Semi-quantitative analysis of contaminants in soils by direct analysis in real time (DART) mass spectrometry


A. H. Grange, U.S. Environmental Protection Agency, Office of Research and Development, Environmental Sciences Division, 944 E. Harmon Ave., Las Vegas, NV 89119, USA.




Cleaning up contaminated sites is a goal of the U.S. Environmental Protection Agency (EPA). A simple, high-throughput, inexpensive, selective, and specific screening method for semi-volatile, polar organic contaminants would provide high spatial resolution for monitoring remediation and for documenting successful clean ups in numerous Superfund, Brownfield, and other contaminated sites.

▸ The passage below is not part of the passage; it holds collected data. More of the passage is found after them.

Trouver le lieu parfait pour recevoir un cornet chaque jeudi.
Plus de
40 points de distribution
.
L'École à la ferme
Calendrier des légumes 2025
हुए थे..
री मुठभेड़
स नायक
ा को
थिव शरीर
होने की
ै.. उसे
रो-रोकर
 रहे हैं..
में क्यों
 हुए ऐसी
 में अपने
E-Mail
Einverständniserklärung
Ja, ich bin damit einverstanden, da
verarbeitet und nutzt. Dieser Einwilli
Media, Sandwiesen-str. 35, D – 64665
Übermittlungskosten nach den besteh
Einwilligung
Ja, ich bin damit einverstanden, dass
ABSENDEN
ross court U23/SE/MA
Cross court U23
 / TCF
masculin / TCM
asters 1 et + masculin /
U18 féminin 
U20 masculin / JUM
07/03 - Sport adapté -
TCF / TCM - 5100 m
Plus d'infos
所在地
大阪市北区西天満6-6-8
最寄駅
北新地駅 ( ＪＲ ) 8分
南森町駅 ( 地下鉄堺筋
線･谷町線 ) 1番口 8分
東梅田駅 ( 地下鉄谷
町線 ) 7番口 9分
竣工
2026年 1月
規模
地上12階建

An autosampler/Direct Analysis in Real Time (DART)/time-of-flight (TOF) mass spectrometer, with or without a Vapur® evacuated flange, was used to analyze 0.01–33% levels of aspirin, diphenylamine, and pentachlorophenol mixed with soil. Triplicate water-soaked swabs were manually rotated in wet analyte:soil mixtures, air dried for 2–3 h, and analyzed directly. To minimize carryover, insensitive and sensitive instrumental conditions were used to analyze high and low analyte levels, respectively. Simulated two-dimensional (2D) mapping and remediation threshold experiments were performed to test the utility of DART-TOFMS for possible sampling strategies.

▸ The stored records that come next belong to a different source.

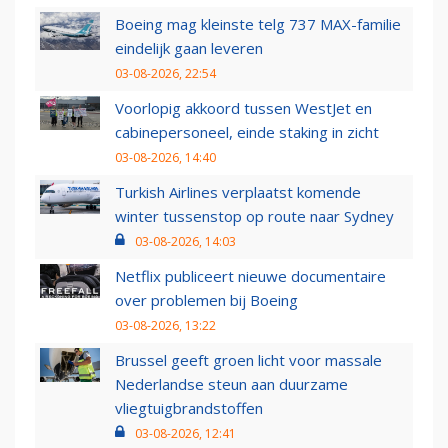
Boeing mag kleinste telg 737 MAX-familie
eindelijk gaan leveren
03-08-2026, 22:54
Voorlopig akkoord tussen WestJet en
cabinepersoneel, einde staking in zicht
03-08-2026, 14:40
Turkish Airlines verplaatst komende
winter tussenstop op route naar Sydney
03-08-2026, 14:03
Netflix publiceert nieuwe documentaire
over problemen bij Boeing
03-08-2026, 13:22
Brussel geeft groen licht voor massale
Nederlandse steun aan duurzame
vliegtuigbrandstoffen
03-08-2026, 12:41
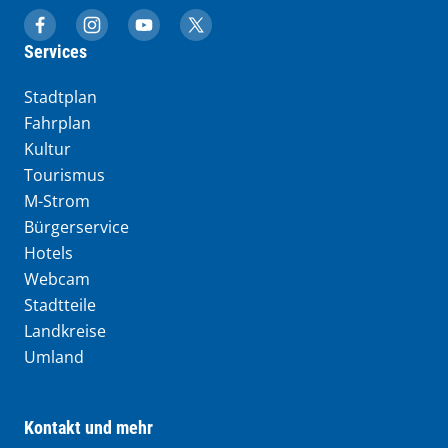
muenchen.de auf Facebook
muenchen.de auf Instagram
muenchen.de auf YouTube
muenchen.de auf X
Services
Stadtplan
Fahrplan
Kultur
Tourismus
M-Strom
Bürgerservice
Hotels
Webcam
Stadtteile
Landkreise
Umland
Kontakt und mehr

Analyte levels differing by factors of 10 were discernible. Data were acquired for 30 swabs in 0.9 min and 3 min with helium stream temperatures of 150 °C and 250 °C and swab transport velocities of 1.45 cm/s and 0.5 cm/s, respectively. With the Vapur flange attached, the average relative standard deviations (RSDs) (n = 3) were between 16% and 40% for different analytes and analyte levels. Carryover was greatly reduced by removing the Vapur flange, but higher RSDs and occasional plugging of the cone orifice were observed.

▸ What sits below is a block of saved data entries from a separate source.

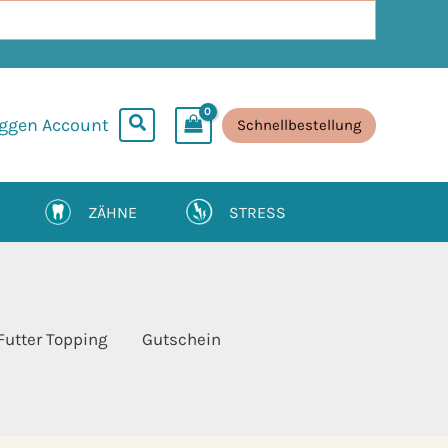
oggen Account
Schnellbestellung
ZÄHNE
STRESS
Futter Topping
Gutschein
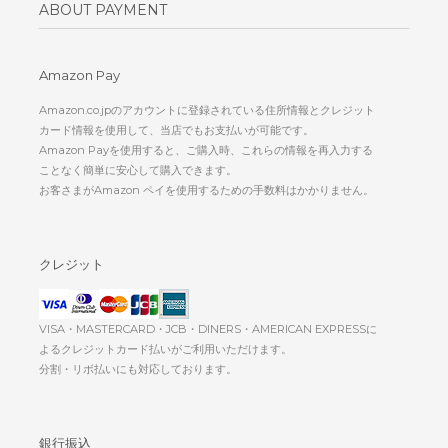
ABOUT PAYMENT
Amazon Pay
Amazon.co.jpのアカウントに登録されている住所情報とクレジット
カード情報を使用して、当店でもお支払いが可能です。
Amazon Payを使用すると、ご購入時、これらの情報を再入力する
ことなく簡単に安心して購入できます。
お客さまがAmazon ペイを使用するための手数料はかかりません。
クレジット
VISA・MASTERCARD・JCB・DINERS・AMERICAN EXPRESSに
よるクレジットカード払いがご利用いただけます。
分割・リボ払いにも対応しております。
銀行振込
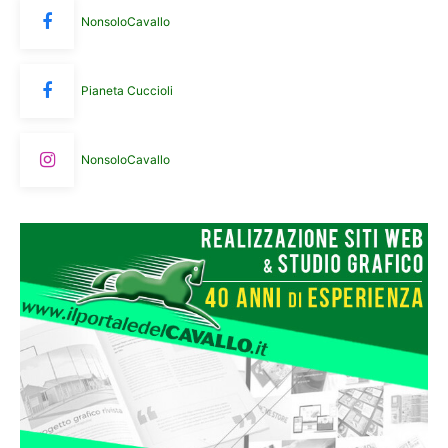
NonsoloCavallo
Pianeta Cuccioli
NonsoloCavallo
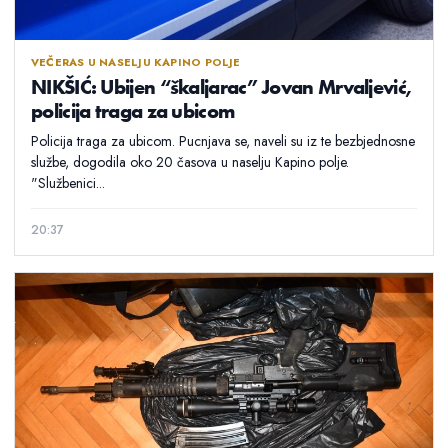
VEČERAS U NASELJU KAPINO POLJE
NIKŠIĆ: Ubijen “škaljarac” Jovan Mrvaljević,
policija traga za ubicom
Policija traga za ubicom. Pucnjava se, naveli su iz te bezbjednosne
službe, dogodila oko 20 časova u naselju Kapino polje.
"Službenici...
20:37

A rapid, simple, rugged, and relatively inexpensive, but selective and sufficiently sensitive, semi-quantitative screening method for semi-volatile, polar, organic compounds in soil was demonstrated. The technique would provide the high spatial resolution necessary to find localized areas of high contamination within contaminated sites that might pose a risk to human and ecological health. Published 2012. This article is a US Government work and is in the public domain in the USA.